**EXERCISE DIRECTIONS:** Your answer should be only the lines below from the one with "fought near San" to the one with "across systems", repeated exactly, ends included.

**DATA SHOWN:**

◇ ◇ ◇ ◇

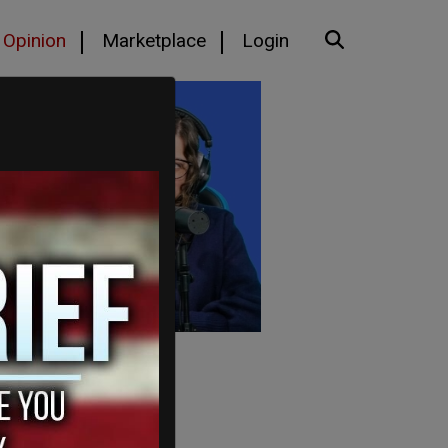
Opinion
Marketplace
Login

◇ ◇ ◇ ◇

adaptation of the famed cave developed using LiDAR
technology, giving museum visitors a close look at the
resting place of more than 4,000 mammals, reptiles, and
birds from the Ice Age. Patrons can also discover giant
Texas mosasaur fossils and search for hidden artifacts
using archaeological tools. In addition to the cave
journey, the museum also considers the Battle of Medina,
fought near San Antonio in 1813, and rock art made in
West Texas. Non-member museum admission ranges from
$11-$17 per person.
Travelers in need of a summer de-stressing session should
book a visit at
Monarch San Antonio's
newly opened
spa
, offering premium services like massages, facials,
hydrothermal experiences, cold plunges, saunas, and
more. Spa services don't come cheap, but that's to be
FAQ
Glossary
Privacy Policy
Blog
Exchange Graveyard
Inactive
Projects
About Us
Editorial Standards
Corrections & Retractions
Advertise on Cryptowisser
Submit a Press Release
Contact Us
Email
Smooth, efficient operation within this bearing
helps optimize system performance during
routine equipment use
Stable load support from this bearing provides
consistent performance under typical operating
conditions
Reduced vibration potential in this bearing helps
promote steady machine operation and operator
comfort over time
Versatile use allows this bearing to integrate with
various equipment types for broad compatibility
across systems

◇ ◇ ◇ ◇

**YOUR RESPONSE:**
fought near San Antonio in 1813, and rock art made in
West Texas. Non-member museum admission ranges from
$11-$17 per person.
Travelers in need of a summer de-stressing session should
book a visit at
Monarch San Antonio's
newly opened
spa
, offering premium services like massages, facials,
hydrothermal experiences, cold plunges, saunas, and
more. Spa services don't come cheap, but that's to be
FAQ
Glossary
Privacy Policy
Blog
Exchange Graveyard
Inactive
Projects
About Us
Editorial Standards
Corrections & Retractions
Advertise on Cryptowisser
Submit a Press Release
Contact Us
Email
Smooth, efficient operation within this bearing
helps optimize system performance during
routine equipment use
Stable load support from this bearing provides
consistent performance under typical operating
conditions
Reduced vibration potential in this bearing helps
promote steady machine operation and operator
comfort over time
Versatile use allows this bearing to integrate with
various equipment types for broad compatibility
across systems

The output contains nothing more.